The Bloc Québécois has raised this concern numerous times, and we have conveyed it to the minister and his officials every time the Investment Canada Act came up for discussion. I have personally done so.
The current threshold is too high. This means that many potentially sensitive transactions are not being reviewed by the relevant authorities. Lowering the threshold for foreign investment will enable the government to better control transactions that could have a negative impact on our economy. That does not necessarily mean that all foreign investments should be blocked, but rather that we must be able to carefully evaluate each case and impose conditions, if necessary, to ensure that these investments truly benefit Quebec or the rest of Canada.
By modernizing the entire Investment Canada Act, the government can also put in place mechanisms to encourage investment in key sectors of our economy. Tax incentives, targeted subsidies and other incentives can be used to attract domestic and foreign investment in areas such as technology, R and D, manufacturing and many other vital sectors. The aeronautical field also comes to mind.

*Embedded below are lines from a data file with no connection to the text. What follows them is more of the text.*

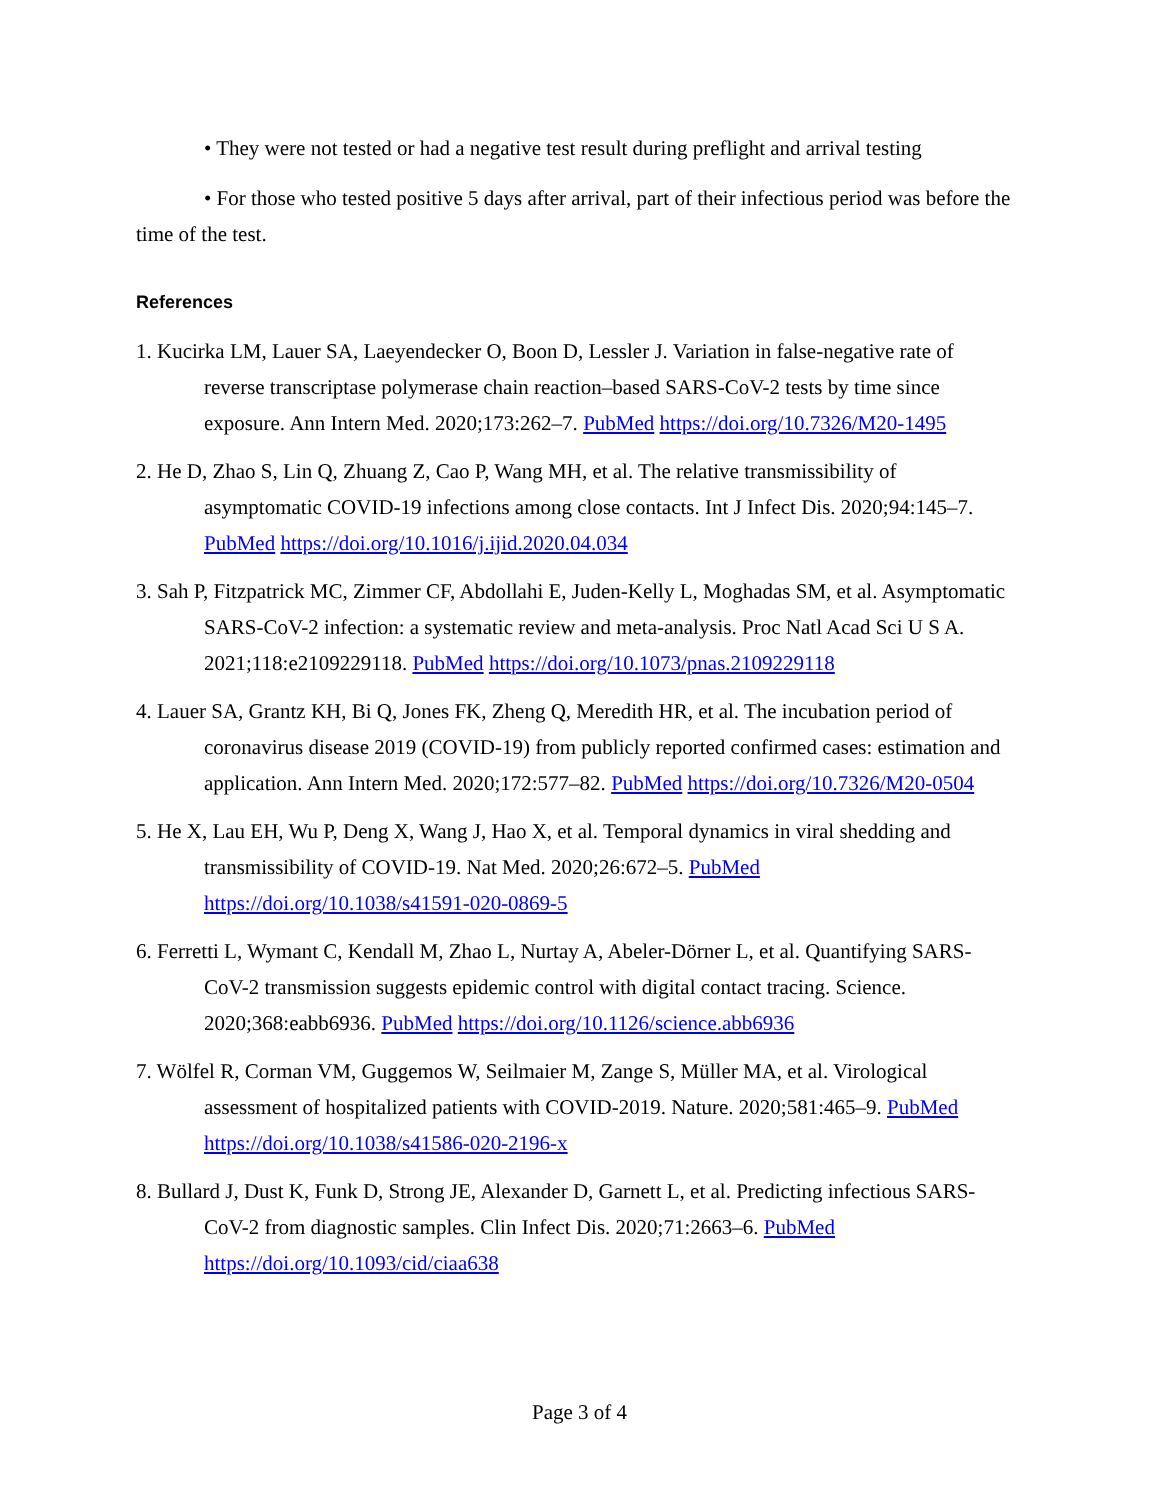• They were not tested or had a negative test result during preflight and arrival testing
• For those who tested positive 5 days after arrival, part of their infectious period was before the time of the test.
References
1. Kucirka LM, Lauer SA, Laeyendecker O, Boon D, Lessler J. Variation in false-negative rate of reverse transcriptase polymerase chain reaction–based SARS-CoV-2 tests by time since exposure. Ann Intern Med. 2020;173:262–7. PubMed https://doi.org/10.7326/M20-1495
2. He D, Zhao S, Lin Q, Zhuang Z, Cao P, Wang MH, et al. The relative transmissibility of asymptomatic COVID-19 infections among close contacts. Int J Infect Dis. 2020;94:145–7. PubMed https://doi.org/10.1016/j.ijid.2020.04.034
3. Sah P, Fitzpatrick MC, Zimmer CF, Abdollahi E, Juden-Kelly L, Moghadas SM, et al. Asymptomatic SARS-CoV-2 infection: a systematic review and meta-analysis. Proc Natl Acad Sci U S A. 2021;118:e2109229118. PubMed https://doi.org/10.1073/pnas.2109229118
4. Lauer SA, Grantz KH, Bi Q, Jones FK, Zheng Q, Meredith HR, et al. The incubation period of coronavirus disease 2019 (COVID-19) from publicly reported confirmed cases: estimation and application. Ann Intern Med. 2020;172:577–82. PubMed https://doi.org/10.7326/M20-0504
5. He X, Lau EH, Wu P, Deng X, Wang J, Hao X, et al. Temporal dynamics in viral shedding and transmissibility of COVID-19. Nat Med. 2020;26:672–5. PubMed https://doi.org/10.1038/s41591-020-0869-5
6. Ferretti L, Wymant C, Kendall M, Zhao L, Nurtay A, Abeler-Dörner L, et al. Quantifying SARS-CoV-2 transmission suggests epidemic control with digital contact tracing. Science. 2020;368:eabb6936. PubMed https://doi.org/10.1126/science.abb6936
7. Wölfel R, Corman VM, Guggemos W, Seilmaier M, Zange S, Müller MA, et al. Virological assessment of hospitalized patients with COVID-2019. Nature. 2020;581:465–9. PubMed https://doi.org/10.1038/s41586-020-2196-x
8. Bullard J, Dust K, Funk D, Strong JE, Alexander D, Garnett L, et al. Predicting infectious SARS-CoV-2 from diagnostic samples. Clin Infect Dis. 2020;71:2663–6. PubMed https://doi.org/10.1093/cid/ciaa638
Page 3 of 4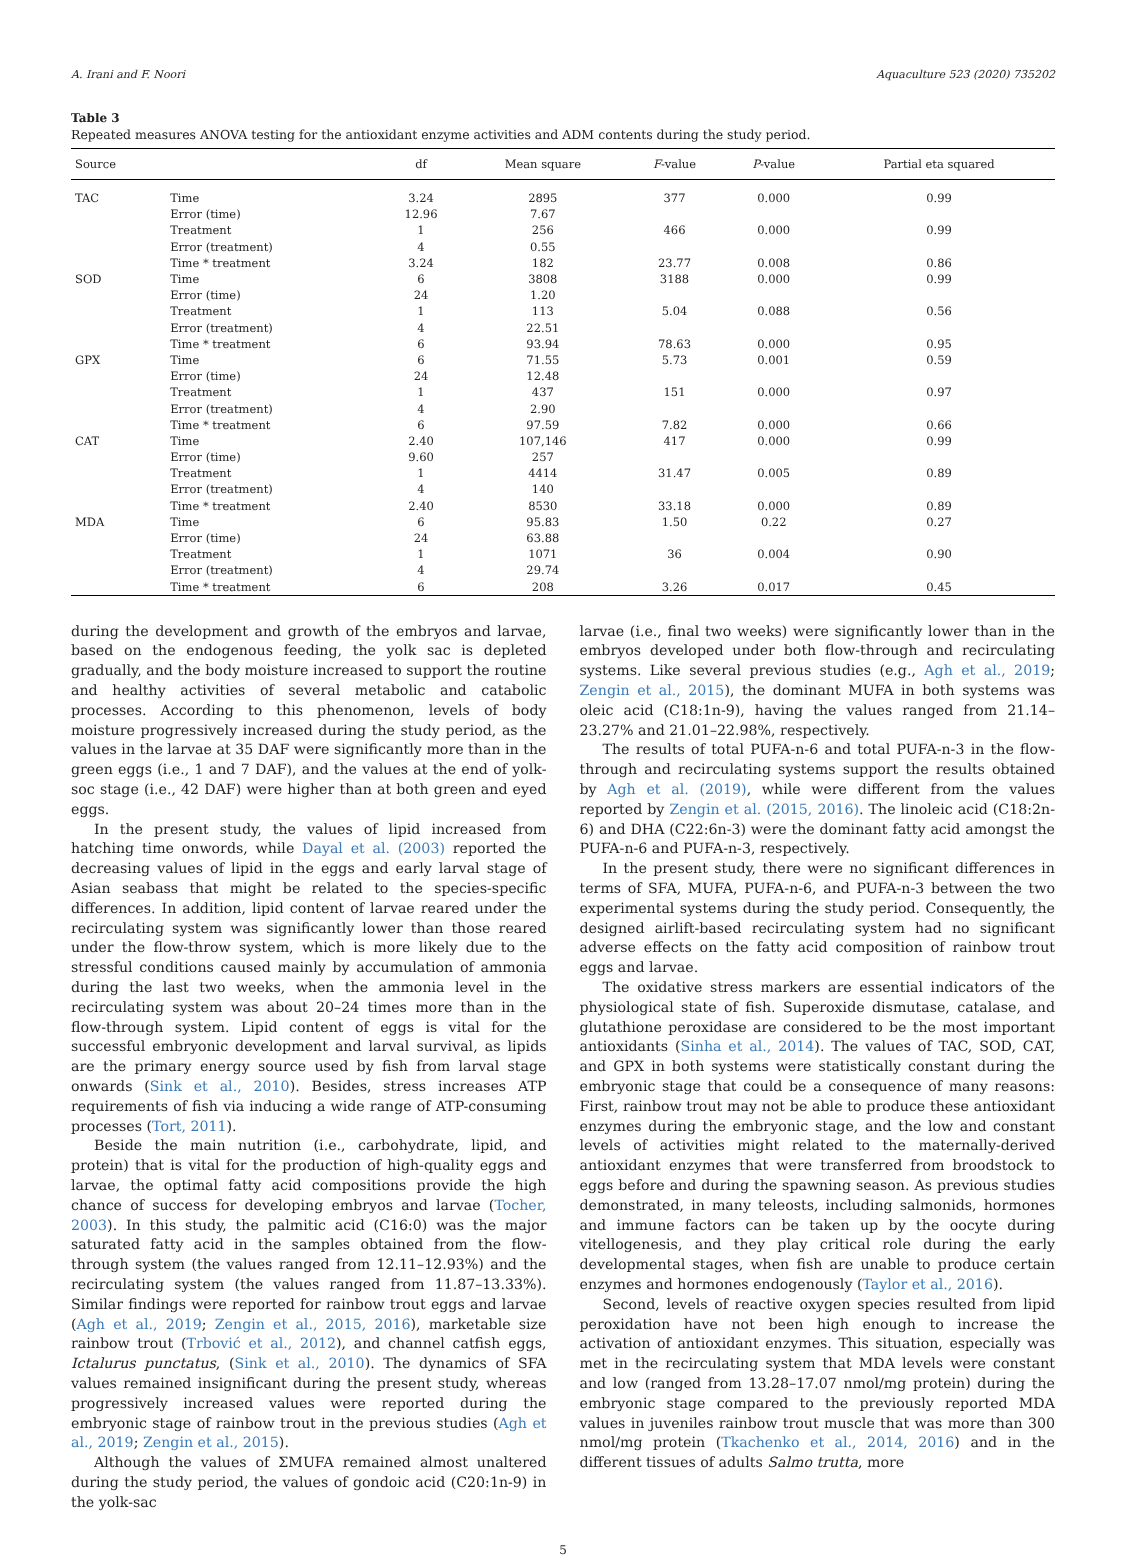A. Irani and F. Noori Aquaculture 523 (2020) 735202
Table 3
Repeated measures ANOVA testing for the antioxidant enzyme activities and ADM contents during the study period.
| Source | | df | Mean square | F -value | P -value | Partial eta squared |
| --- | --- | --- | --- | --- | --- | --- |
| TAC | Time | 3.24 | 2895 | 377 | 0.000 | 0.99 |
| | Error (time) | 12.96 | 7.67 | | | |
| | Treatment | 1 | 256 | 466 | 0.000 | 0.99 |
| | Error (treatment) | 4 | 0.55 | | | |
| | Time * treatment | 3.24 | 182 | 23.77 | 0.008 | 0.86 |
| SOD | Time | 6 | 3808 | 3188 | 0.000 | 0.99 |
| | Error (time) | 24 | 1.20 | | | |
| | Treatment | 1 | 113 | 5.04 | 0.088 | 0.56 |
| | Error (treatment) | 4 | 22.51 | | | |
| | Time * treatment | 6 | 93.94 | 78.63 | 0.000 | 0.95 |
| GPX | Time | 6 | 71.55 | 5.73 | 0.001 | 0.59 |
| | Error (time) | 24 | 12.48 | | | |
| | Treatment | 1 | 437 | 151 | 0.000 | 0.97 |
| | Error (treatment) | 4 | 2.90 | | | |
| | Time * treatment | 6 | 97.59 | 7.82 | 0.000 | 0.66 |
| CAT | Time | 2.40 | 107,146 | 417 | 0.000 | 0.99 |
| | Error (time) | 9.60 | 257 | | | |
| | Treatment | 1 | 4414 | 31.47 | 0.005 | 0.89 |
| | Error (treatment) | 4 | 140 | | | |
| | Time * treatment | 2.40 | 8530 | 33.18 | 0.000 | 0.89 |
| MDA | Time | 6 | 95.83 | 1.50 | 0.22 | 0.27 |
| | Error (time) | 24 | 63.88 | | | |
| | Treatment | 1 | 1071 | 36 | 0.004 | 0.90 |
| | Error (treatment) | 4 | 29.74 | | | |
| | Time * treatment | 6 | 208 | 3.26 | 0.017 | 0.45 |
during the development and growth of the embryos and larvae, based on the endogenous feeding, the yolk sac is depleted gradually, and the body moisture increased to support the routine and healthy activities of several metabolic and catabolic processes. According to this phenomenon, levels of body moisture progressively increased during the study period, as the values in the larvae at 35 DAF were significantly more than in the green eggs (i.e., 1 and 7 DAF), and the values at the end of yolk-soc stage (i.e., 42 DAF) were higher than at both green and eyed eggs.
In the present study, the values of lipid increased from hatching time onwords, while Dayal et al. (2003) reported the decreasing values of lipid in the eggs and early larval stage of Asian seabass that might be related to the species-specific differences. In addition, lipid content of larvae reared under the recirculating system was significantly lower than those reared under the flow-throw system, which is more likely due to the stressful conditions caused mainly by accumulation of ammonia during the last two weeks, when the ammonia level in the recirculating system was about 20–24 times more than in the flow-through system. Lipid content of eggs is vital for the successful embryonic development and larval survival, as lipids are the primary energy source used by fish from larval stage onwards (Sink et al., 2010). Besides, stress increases ATP requirements of fish via inducing a wide range of ATP-consuming processes (Tort, 2011).
Beside the main nutrition (i.e., carbohydrate, lipid, and protein) that is vital for the production of high-quality eggs and larvae, the optimal fatty acid compositions provide the high chance of success for developing embryos and larvae (Tocher, 2003). In this study, the palmitic acid (C16:0) was the major saturated fatty acid in the samples obtained from the flow-through system (the values ranged from 12.11–12.93%) and the recirculating system (the values ranged from 11.87–13.33%). Similar findings were reported for rainbow trout eggs and larvae (Agh et al., 2019; Zengin et al., 2015, 2016), marketable size rainbow trout (Trbović et al., 2012), and channel catfish eggs, Ictalurus punctatus, (Sink et al., 2010). The dynamics of SFA values remained insignificant during the present study, whereas progressively increased values were reported during the embryonic stage of rainbow trout in the previous studies (Agh et al., 2019; Zengin et al., 2015).
Although the values of ΣMUFA remained almost unaltered during the study period, the values of gondoic acid (C20:1n-9) in the yolk-sac
larvae (i.e., final two weeks) were significantly lower than in the embryos developed under both flow-through and recirculating systems. Like several previous studies (e.g., Agh et al., 2019; Zengin et al., 2015), the dominant MUFA in both systems was oleic acid (C18:1n-9), having the values ranged from 21.14–23.27% and 21.01–22.98%, respectively.
The results of total PUFA-n-6 and total PUFA-n-3 in the flow-through and recirculating systems support the results obtained by Agh et al. (2019), while were different from the values reported by Zengin et al. (2015, 2016). The linoleic acid (C18:2n-6) and DHA (C22:6n-3) were the dominant fatty acid amongst the PUFA-n-6 and PUFA-n-3, respectively.
In the present study, there were no significant differences in terms of SFA, MUFA, PUFA-n-6, and PUFA-n-3 between the two experimental systems during the study period. Consequently, the designed airlift-based recirculating system had no significant adverse effects on the fatty acid composition of rainbow trout eggs and larvae.
The oxidative stress markers are essential indicators of the physiological state of fish. Superoxide dismutase, catalase, and glutathione peroxidase are considered to be the most important antioxidants (Sinha et al., 2014). The values of TAC, SOD, CAT, and GPX in both systems were statistically constant during the embryonic stage that could be a consequence of many reasons: First, rainbow trout may not be able to produce these antioxidant enzymes during the embryonic stage, and the low and constant levels of activities might related to the maternally-derived antioxidant enzymes that were transferred from broodstock to eggs before and during the spawning season. As previous studies demonstrated, in many teleosts, including salmonids, hormones and immune factors can be taken up by the oocyte during vitellogenesis, and they play critical role during the early developmental stages, when fish are unable to produce certain enzymes and hormones endogenously (Taylor et al., 2016).
Second, levels of reactive oxygen species resulted from lipid peroxidation have not been high enough to increase the activation of antioxidant enzymes. This situation, especially was met in the recirculating system that MDA levels were constant and low (ranged from 13.28–17.07 nmol/mg protein) during the embryonic stage compared to the previously reported MDA values in juveniles rainbow trout muscle that was more than 300 nmol/mg protein (Tkachenko et al., 2014, 2016) and in the different tissues of adults Salmo trutta, more
5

In addition, modernizing the act can help ensure that foreign investment does not compromise our economic sovereignty by allowing foreign players to take control of our strategic companies. Appropriate control mechanisms must be put in place to ensure that Canadian companies remain under Canadian control and Quebec companies remain under Quebec's control. This is necessary to protect our interests.
It is important to note that the modernization of the Investment Canada Act should not be seen as an isolationist measure, quite the contrary. We recognize the value of international trade and foreign investment in our economy. However, we have a duty to protect our long-term economic interests. In that sense, ownership of our resources is a fundamental issue.
The government is responsible for striking a balance between national security and economic security. By modernizing the Investment Canada Act in a way that takes both of these aspects into consideration, we can guarantee that our economy will remain, strong, competitive and sovereign.
I want to dig into the pandemic example a little more because there is something interesting there. Some companies, like Air Transat, lost value. Air Canada was in a similar situation. The Standing Committee on Industry and Technology did a study on the Investment Canada Act and its potential repercussions.
I believe that Bill C‑34 is essentially the product of the recommendations that came out of the work we did in committee at the height of the COVID‑19 pandemic. One of my concerns back then was potential loss of value due to a major economic factor such as COVID‑19. Given the current inflationary context, we may still be heading for a recession. Interest rates have gone up a lot. We know that the situation with the Canada emergency business account is key to the survival of our SMEs. About 80% of them have not yet started repaying their loans. Many businesses are in danger.
Had we been able to lower the thresholds and provide better protection for these businesses, maybe we could have saved these strategic assets. Based on the overall current context, we believe that lowering the thresholds is still appropriate. Economic growth can never be taken for granted.
Lastly, by focusing mainly on national security, Bill C‑34 fails to adequately address the fact that Quebeckers and Canadians are gradually losing control over their own economy. It is imperative that the government table another bill to modernize the entire Investment Canada Act by significantly lowering the foreign investment thresholds, introducing incentives to stimulate domestic and foreign investments in strategic sectors, and protecting our economic sovereignty.
As I have said before, national security is important, but so is economic security. Our future depends on it.